WORK INSTRUCTIONS
In full and without change, transcribe the records below.

DATA SUPPLIED
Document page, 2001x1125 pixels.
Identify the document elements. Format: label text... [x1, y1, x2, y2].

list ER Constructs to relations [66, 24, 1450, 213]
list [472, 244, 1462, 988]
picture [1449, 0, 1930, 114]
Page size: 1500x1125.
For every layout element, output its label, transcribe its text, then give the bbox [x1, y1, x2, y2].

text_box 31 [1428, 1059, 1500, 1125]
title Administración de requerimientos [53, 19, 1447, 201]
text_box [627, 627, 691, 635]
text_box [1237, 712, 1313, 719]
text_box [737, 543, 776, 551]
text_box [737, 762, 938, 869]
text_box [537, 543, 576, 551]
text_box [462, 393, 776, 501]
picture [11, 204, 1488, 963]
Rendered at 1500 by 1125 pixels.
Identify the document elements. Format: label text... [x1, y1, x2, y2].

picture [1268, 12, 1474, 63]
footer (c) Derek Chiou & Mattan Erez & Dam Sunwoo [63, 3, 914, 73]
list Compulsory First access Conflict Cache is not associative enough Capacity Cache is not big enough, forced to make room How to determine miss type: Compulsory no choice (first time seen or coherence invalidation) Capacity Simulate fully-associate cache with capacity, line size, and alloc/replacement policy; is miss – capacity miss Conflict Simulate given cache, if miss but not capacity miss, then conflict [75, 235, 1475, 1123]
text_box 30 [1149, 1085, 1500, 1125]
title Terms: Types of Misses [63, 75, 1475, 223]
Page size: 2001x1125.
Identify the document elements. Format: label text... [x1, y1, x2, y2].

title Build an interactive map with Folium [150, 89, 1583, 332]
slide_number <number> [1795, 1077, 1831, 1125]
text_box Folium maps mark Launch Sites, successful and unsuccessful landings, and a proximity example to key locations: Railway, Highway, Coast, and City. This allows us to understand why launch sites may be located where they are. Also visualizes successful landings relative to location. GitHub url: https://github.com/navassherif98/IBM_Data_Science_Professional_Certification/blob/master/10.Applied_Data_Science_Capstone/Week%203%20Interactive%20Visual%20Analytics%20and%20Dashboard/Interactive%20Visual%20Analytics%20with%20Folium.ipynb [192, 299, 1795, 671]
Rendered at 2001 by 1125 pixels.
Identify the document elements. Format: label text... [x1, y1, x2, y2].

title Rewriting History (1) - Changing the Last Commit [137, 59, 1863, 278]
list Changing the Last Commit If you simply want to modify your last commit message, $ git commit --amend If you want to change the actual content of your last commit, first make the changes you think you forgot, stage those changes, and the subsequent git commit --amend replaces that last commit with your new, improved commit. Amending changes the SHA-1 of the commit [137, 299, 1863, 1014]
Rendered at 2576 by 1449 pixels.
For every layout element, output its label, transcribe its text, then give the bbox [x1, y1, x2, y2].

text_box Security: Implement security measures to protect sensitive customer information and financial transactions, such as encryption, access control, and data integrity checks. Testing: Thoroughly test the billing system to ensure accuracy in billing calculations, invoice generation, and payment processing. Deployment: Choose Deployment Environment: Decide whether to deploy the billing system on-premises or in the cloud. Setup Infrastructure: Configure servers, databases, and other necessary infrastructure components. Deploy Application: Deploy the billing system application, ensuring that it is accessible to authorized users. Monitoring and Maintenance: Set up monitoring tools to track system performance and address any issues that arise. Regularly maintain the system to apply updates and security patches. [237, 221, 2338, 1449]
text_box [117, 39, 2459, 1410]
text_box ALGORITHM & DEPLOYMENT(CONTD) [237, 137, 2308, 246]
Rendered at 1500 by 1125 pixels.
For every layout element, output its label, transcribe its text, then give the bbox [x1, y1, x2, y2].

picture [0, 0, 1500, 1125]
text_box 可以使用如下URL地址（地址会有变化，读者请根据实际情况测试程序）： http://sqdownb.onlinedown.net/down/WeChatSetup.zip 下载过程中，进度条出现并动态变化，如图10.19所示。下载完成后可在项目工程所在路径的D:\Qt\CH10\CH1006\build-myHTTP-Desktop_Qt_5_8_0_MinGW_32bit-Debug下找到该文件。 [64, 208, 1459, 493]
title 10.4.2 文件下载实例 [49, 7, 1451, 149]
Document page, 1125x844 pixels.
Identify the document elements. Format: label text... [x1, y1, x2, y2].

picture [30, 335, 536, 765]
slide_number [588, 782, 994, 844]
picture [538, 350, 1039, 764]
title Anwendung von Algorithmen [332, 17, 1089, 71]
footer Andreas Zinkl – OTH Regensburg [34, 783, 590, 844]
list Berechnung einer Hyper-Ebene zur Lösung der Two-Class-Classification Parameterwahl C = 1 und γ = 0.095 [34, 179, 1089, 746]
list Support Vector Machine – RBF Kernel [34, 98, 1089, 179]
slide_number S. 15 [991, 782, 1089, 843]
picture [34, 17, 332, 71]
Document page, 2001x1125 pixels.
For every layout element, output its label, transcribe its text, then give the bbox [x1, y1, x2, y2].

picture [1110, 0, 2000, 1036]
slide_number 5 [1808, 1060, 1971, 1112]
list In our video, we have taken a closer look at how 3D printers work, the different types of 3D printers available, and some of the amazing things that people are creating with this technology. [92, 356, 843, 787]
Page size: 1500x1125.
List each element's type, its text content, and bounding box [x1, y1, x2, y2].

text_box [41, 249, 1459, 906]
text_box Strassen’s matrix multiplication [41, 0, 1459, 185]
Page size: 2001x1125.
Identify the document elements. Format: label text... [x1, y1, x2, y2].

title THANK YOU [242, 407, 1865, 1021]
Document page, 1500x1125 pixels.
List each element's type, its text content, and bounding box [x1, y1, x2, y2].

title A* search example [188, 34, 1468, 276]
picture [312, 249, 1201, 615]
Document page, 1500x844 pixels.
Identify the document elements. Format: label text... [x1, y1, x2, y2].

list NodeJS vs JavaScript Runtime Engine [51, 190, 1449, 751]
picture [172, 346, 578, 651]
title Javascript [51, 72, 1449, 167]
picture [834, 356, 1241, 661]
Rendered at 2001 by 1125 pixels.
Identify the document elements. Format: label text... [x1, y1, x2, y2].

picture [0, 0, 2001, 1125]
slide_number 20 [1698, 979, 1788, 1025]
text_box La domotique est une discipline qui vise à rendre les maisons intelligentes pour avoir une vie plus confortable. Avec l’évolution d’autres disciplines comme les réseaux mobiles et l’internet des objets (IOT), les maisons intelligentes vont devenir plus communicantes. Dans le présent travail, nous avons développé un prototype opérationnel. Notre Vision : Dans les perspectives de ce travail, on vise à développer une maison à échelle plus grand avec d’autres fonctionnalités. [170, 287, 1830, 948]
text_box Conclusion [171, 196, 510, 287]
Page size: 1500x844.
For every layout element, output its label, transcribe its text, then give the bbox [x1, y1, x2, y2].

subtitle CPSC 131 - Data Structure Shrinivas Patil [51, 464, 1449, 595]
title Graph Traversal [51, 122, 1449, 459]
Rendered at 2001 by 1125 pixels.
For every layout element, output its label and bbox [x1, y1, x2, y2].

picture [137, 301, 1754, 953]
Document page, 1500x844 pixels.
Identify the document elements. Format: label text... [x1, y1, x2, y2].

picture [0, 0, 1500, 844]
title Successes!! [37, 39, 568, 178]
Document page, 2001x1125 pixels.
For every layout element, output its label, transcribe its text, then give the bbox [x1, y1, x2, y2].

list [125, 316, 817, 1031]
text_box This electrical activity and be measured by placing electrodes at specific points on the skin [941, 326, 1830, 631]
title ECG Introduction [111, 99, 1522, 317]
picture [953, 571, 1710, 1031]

REPLY
Document page, 2001x1125 pixels.
Identify the document elements. Format: label text... [x1, y1, x2, y2].

list ER Constructs to relations [66, 24, 1450, 213]
list [472, 244, 1462, 988]
picture [1449, 0, 1930, 114]
Page size: 1500x1125.
For every layout element, output its label, transcribe its text, then give the bbox [x1, y1, x2, y2].

text_box 31 [1428, 1059, 1500, 1125]
title Administración de requerimientos [53, 19, 1447, 201]
text_box [627, 627, 691, 635]
text_box [1237, 712, 1313, 719]
text_box [737, 543, 776, 551]
text_box [737, 762, 938, 869]
text_box [537, 543, 576, 551]
text_box [462, 393, 776, 501]
picture [11, 204, 1488, 963]
Rendered at 1500 by 1125 pixels.
Identify the document elements. Format: label text... [x1, y1, x2, y2].

picture [1268, 12, 1474, 63]
footer (c) Derek Chiou & Mattan Erez & Dam Sunwoo [63, 3, 914, 73]
list Compulsory First access Conflict Cache is not associative enough Capacity Cache is not big enough, forced to make room How to determine miss type: Compulsory no choice (first time seen or coherence invalidation) Capacity Simulate fully-associate cache with capacity, line size, and alloc/replacement policy; is miss – capacity miss Conflict Simulate given cache, if miss but not capacity miss, then conflict [75, 235, 1475, 1123]
text_box 30 [1149, 1085, 1500, 1125]
title Terms: Types of Misses [63, 75, 1475, 223]
Page size: 2001x1125.
Identify the document elements. Format: label text... [x1, y1, x2, y2].

title Build an interactive map with Folium [150, 89, 1583, 332]
slide_number <number> [1795, 1077, 1831, 1125]
text_box Folium maps mark Launch Sites, successful and unsuccessful landings, and a proximity example to key locations: Railway, Highway, Coast, and City. This allows us to understand why launch sites may be located where they are. Also visualizes successful landings relative to location. GitHub url: https://github.com/navassherif98/IBM_Data_Science_Professional_Certification/blob/master/10.Applied_Data_Science_Capstone/Week%203%20Interactive%20Visual%20Analytics%20and%20Dashboard/Interactive%20Visual%20Analytics%20with%20Folium.ipynb [192, 299, 1795, 671]
Rendered at 2001 by 1125 pixels.
Identify the document elements. Format: label text... [x1, y1, x2, y2].

title Rewriting History (1) - Changing the Last Commit [137, 59, 1863, 278]
list Changing the Last Commit If you simply want to modify your last commit message, $ git commit --amend If you want to change the actual content of your last commit, first make the changes you think you forgot, stage those changes, and the subsequent git commit --amend replaces that last commit with your new, improved commit. Amending changes the SHA-1 of the commit [137, 299, 1863, 1014]
Rendered at 2576 by 1449 pixels.
For every layout element, output its label, transcribe its text, then give the bbox [x1, y1, x2, y2].

text_box Security: Implement security measures to protect sensitive customer information and financial transactions, such as encryption, access control, and data integrity checks. Testing: Thoroughly test the billing system to ensure accuracy in billing calculations, invoice generation, and payment processing. Deployment: Choose Deployment Environment: Decide whether to deploy the billing system on-premises or in the cloud. Setup Infrastructure: Configure servers, databases, and other necessary infrastructure components. Deploy Application: Deploy the billing system application, ensuring that it is accessible to authorized users. Monitoring and Maintenance: Set up monitoring tools to track system performance and address any issues that arise. Regularly maintain the system to apply updates and security patches. [237, 221, 2338, 1449]
text_box [117, 39, 2459, 1410]
text_box ALGORITHM & DEPLOYMENT(CONTD) [237, 137, 2308, 246]
Rendered at 1500 by 1125 pixels.
For every layout element, output its label, transcribe its text, then give the bbox [x1, y1, x2, y2].

picture [0, 0, 1500, 1125]
text_box 可以使用如下URL地址（地址会有变化，读者请根据实际情况测试程序）： http://sqdownb.onlinedown.net/down/WeChatSetup.zip 下载过程中，进度条出现并动态变化，如图10.19所示。下载完成后可在项目工程所在路径的D:\Qt\CH10\CH1006\build-myHTTP-Desktop_Qt_5_8_0_MinGW_32bit-Debug下找到该文件。 [64, 208, 1459, 493]
title 10.4.2 文件下载实例 [49, 7, 1451, 149]
Document page, 1125x844 pixels.
Identify the document elements. Format: label text... [x1, y1, x2, y2].

picture [30, 335, 536, 765]
slide_number [588, 782, 994, 844]
picture [538, 350, 1039, 764]
title Anwendung von Algorithmen [332, 17, 1089, 71]
footer Andreas Zinkl – OTH Regensburg [34, 783, 590, 844]
list Berechnung einer Hyper-Ebene zur Lösung der Two-Class-Classification Parameterwahl C = 1 und γ = 0.095 [34, 179, 1089, 746]
list Support Vector Machine – RBF Kernel [34, 98, 1089, 179]
slide_number S. 15 [991, 782, 1089, 843]
picture [34, 17, 332, 71]
Document page, 2001x1125 pixels.
For every layout element, output its label, transcribe its text, then give the bbox [x1, y1, x2, y2].

picture [1110, 0, 2000, 1036]
slide_number 5 [1808, 1060, 1971, 1112]
list In our video, we have taken a closer look at how 3D printers work, the different types of 3D printers available, and some of the amazing things that people are creating with this technology. [92, 356, 843, 787]
Page size: 1500x1125.
List each element's type, its text content, and bounding box [x1, y1, x2, y2].

text_box [41, 249, 1459, 906]
text_box Strassen’s matrix multiplication [41, 0, 1459, 185]
Page size: 2001x1125.
Identify the document elements. Format: label text... [x1, y1, x2, y2].

title THANK YOU [242, 407, 1865, 1021]
Document page, 1500x1125 pixels.
List each element's type, its text content, and bounding box [x1, y1, x2, y2].

title A* search example [188, 34, 1468, 276]
picture [312, 249, 1201, 615]
Document page, 1500x844 pixels.
Identify the document elements. Format: label text... [x1, y1, x2, y2].

list NodeJS vs JavaScript Runtime Engine [51, 190, 1449, 751]
picture [172, 346, 578, 651]
title Javascript [51, 72, 1449, 167]
picture [834, 356, 1241, 661]
Rendered at 2001 by 1125 pixels.
Identify the document elements. Format: label text... [x1, y1, x2, y2].

picture [0, 0, 2001, 1125]
slide_number 20 [1698, 979, 1788, 1025]
text_box La domotique est une discipline qui vise à rendre les maisons intelligentes pour avoir une vie plus confortable. Avec l’évolution d’autres disciplines comme les réseaux mobiles et l’internet des objets (IOT), les maisons intelligentes vont devenir plus communicantes. Dans le présent travail, nous avons développé un prototype opérationnel. Notre Vision : Dans les perspectives de ce travail, on vise à développer une maison à échelle plus grand avec d’autres fonctionnalités. [170, 287, 1830, 948]
text_box Conclusion [171, 196, 510, 287]
Page size: 1500x844.
For every layout element, output its label, transcribe its text, then give the bbox [x1, y1, x2, y2].

subtitle CPSC 131 - Data Structure Shrinivas Patil [51, 464, 1449, 595]
title Graph Traversal [51, 122, 1449, 459]
Rendered at 2001 by 1125 pixels.
For every layout element, output its label and bbox [x1, y1, x2, y2].

picture [137, 301, 1754, 953]
Document page, 1500x844 pixels.
Identify the document elements. Format: label text... [x1, y1, x2, y2].

picture [0, 0, 1500, 844]
title Successes!! [37, 39, 568, 178]
Document page, 2001x1125 pixels.
For every layout element, output its label, transcribe its text, then give the bbox [x1, y1, x2, y2].

list [125, 316, 817, 1031]
text_box This electrical activity and be measured by placing electrodes at specific points on the skin [941, 326, 1830, 631]
title ECG Introduction [111, 99, 1522, 317]
picture [953, 571, 1710, 1031]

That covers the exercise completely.